Recorded data
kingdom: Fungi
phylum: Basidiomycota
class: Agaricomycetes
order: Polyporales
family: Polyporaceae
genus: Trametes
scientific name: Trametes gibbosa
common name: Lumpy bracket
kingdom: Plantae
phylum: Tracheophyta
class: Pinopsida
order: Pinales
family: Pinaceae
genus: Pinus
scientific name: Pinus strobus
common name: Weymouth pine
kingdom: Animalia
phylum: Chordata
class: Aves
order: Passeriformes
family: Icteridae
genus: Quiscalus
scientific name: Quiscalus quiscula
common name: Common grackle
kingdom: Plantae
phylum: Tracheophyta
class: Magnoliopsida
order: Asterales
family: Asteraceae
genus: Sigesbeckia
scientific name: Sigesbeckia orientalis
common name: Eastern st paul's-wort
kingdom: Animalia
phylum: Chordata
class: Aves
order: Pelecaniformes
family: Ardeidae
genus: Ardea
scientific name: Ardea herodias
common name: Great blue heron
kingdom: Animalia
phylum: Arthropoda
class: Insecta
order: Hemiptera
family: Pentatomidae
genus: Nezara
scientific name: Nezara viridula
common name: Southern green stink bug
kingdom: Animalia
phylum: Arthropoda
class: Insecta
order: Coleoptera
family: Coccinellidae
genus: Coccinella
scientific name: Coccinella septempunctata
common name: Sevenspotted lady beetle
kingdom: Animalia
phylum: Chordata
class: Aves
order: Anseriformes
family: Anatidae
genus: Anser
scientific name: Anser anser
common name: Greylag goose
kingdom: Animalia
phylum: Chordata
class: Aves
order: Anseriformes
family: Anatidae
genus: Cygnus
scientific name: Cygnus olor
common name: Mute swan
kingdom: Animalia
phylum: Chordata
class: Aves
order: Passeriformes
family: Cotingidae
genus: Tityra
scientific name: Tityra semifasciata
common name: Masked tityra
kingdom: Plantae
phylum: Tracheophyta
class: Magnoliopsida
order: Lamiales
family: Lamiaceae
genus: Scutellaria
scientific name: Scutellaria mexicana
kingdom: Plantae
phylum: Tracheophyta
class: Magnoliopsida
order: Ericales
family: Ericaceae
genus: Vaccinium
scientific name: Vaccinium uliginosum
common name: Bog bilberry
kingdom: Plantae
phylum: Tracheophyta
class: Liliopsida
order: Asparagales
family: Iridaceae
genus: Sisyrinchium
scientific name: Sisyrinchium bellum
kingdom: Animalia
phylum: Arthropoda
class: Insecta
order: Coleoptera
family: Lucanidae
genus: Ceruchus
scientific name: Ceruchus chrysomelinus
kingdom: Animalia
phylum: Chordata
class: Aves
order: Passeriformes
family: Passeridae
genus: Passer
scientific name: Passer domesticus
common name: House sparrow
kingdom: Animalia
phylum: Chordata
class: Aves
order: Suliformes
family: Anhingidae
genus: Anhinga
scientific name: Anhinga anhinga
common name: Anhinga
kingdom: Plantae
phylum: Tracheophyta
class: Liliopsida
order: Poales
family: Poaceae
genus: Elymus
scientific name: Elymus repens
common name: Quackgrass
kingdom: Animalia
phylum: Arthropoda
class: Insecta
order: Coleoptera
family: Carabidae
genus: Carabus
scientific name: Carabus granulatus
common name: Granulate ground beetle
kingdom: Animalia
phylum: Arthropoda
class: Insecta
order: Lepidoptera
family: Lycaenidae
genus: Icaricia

● The task
Format every line of the records above as a JSON list of strings, one string per line, and leave out any blank lines.

● Output for this task
[
  "kingdom: Fungi",
  "phylum: Basidiomycota",
  "class: Agaricomycetes",
  "order: Polyporales",
  "family: Polyporaceae",
  "genus: Trametes",
  "scientific name: Trametes gibbosa",
  "common name: Lumpy bracket",
  "kingdom: Plantae",
  "phylum: Tracheophyta",
  "class: Pinopsida",
  "order: Pinales",
  "family: Pinaceae",
  "genus: Pinus",
  "scientific name: Pinus strobus",
  "common name: Weymouth pine",
  "kingdom: Animalia",
  "phylum: Chordata",
  "class: Aves",
  "order: Passeriformes",
  "family: Icteridae",
  "genus: Quiscalus",
  "scientific name: Quiscalus quiscula",
  "common name: Common grackle",
  "kingdom: Plantae",
  "phylum: Tracheophyta",
  "class: Magnoliopsida",
  "order: Asterales",
  "family: Asteraceae",
  "genus: Sigesbeckia",
  "scientific name: Sigesbeckia orientalis",
  "common name: Eastern st paul's-wort",
  "kingdom: Animalia",
  "phylum: Chordata",
  "class: Aves",
  "order: Pelecaniformes",
  "family: Ardeidae",
  "genus: Ardea",
  "scientific name: Ardea herodias",
  "common name: Great blue heron",
  "kingdom: Animalia",
  "phylum: Arthropoda",
  "class: Insecta",
  "order: Hemiptera",
  "family: Pentatomidae",
  "genus: Nezara",
  "scientific name: Nezara viridula",
  "common name: Southern green stink bug",
  "kingdom: Animalia",
  "phylum: Arthropoda",
  "class: Insecta",
  "order: Coleoptera",
  "family: Coccinellidae",
  "genus: Coccinella",
  "scientific name: Coccinella septempunctata",
  "common name: Sevenspotted lady beetle",
  "kingdom: Animalia",
  "phylum: Chordata",
  "class: Aves",
  "order: Anseriformes",
  "family: Anatidae",
  "genus: Anser",
  "scientific name: Anser anser",
  "common name: Greylag goose",
  "kingdom: Animalia",
  "phylum: Chordata",
  "class: Aves",
  "order: Anseriformes",
  "family: Anatidae",
  "genus: Cygnus",
  "scientific name: Cygnus olor",
  "common name: Mute swan",
  "kingdom: Animalia",
  "phylum: Chordata",
  "class: Aves",
  "order: Passeriformes",
  "family: Cotingidae",
  "genus: Tityra",
  "scientific name: Tityra semifasciata",
  "common name: Masked tityra",
  "kingdom: Plantae",
  "phylum: Tracheophyta",
  "class: Magnoliopsida",
  "order: Lamiales",
  "family: Lamiaceae",
  "genus: Scutellaria",
  "scientific name: Scutellaria mexicana",
  "kingdom: Plantae",
  "phylum: Tracheophyta",
  "class: Magnoliopsida",
  "order: Ericales",
  "family: Ericaceae",
  "genus: Vaccinium",
  "scientific name: Vaccinium uliginosum",
  "common name: Bog bilberry",
  "kingdom: Plantae",
  "phylum: Tracheophyta",
  "class: Liliopsida",
  "order: Asparagales",
  "family: Iridaceae",
  "genus: Sisyrinchium",
  "scientific name: Sisyrinchium bellum",
  "kingdom: Animalia",
  "phylum: Arthropoda",
  "class: Insecta",
  "order: Coleoptera",
  "family: Lucanidae",
  "genus: Ceruchus",
  "scientific name: Ceruchus chrysomelinus",
  "kingdom: Animalia",
  "phylum: Chordata",
  "class: Aves",
  "order: Passeriformes",
  "family: Passeridae",
  "genus: Passer",
  "scientific name: Passer domesticus",
  "common name: House sparrow",
  "kingdom: Animalia",
  "phylum: Chordata",
  "class: Aves",
  "order: Suliformes",
  "family: Anhingidae",
  "genus: Anhinga",
  "scientific name: Anhinga anhinga",
  "common name: Anhinga",
  "kingdom: Plantae",
  "phylum: Tracheophyta",
  "class: Liliopsida",
  "order: Poales",
  "family: Poaceae",
  "genus: Elymus",
  "scientific name: Elymus repens",
  "common name: Quackgrass",
  "kingdom: Animalia",
  "phylum: Arthropoda",
  "class: Insecta",
  "order: Coleoptera",
  "family: Carabidae",
  "genus: Carabus",
  "scientific name: Carabus granulatus",
  "common name: Granulate ground beetle",
  "kingdom: Animalia",
  "phylum: Arthropoda",
  "class: Insecta",
  "order: Lepidoptera",
  "family: Lycaenidae",
  "genus: Icaricia"
]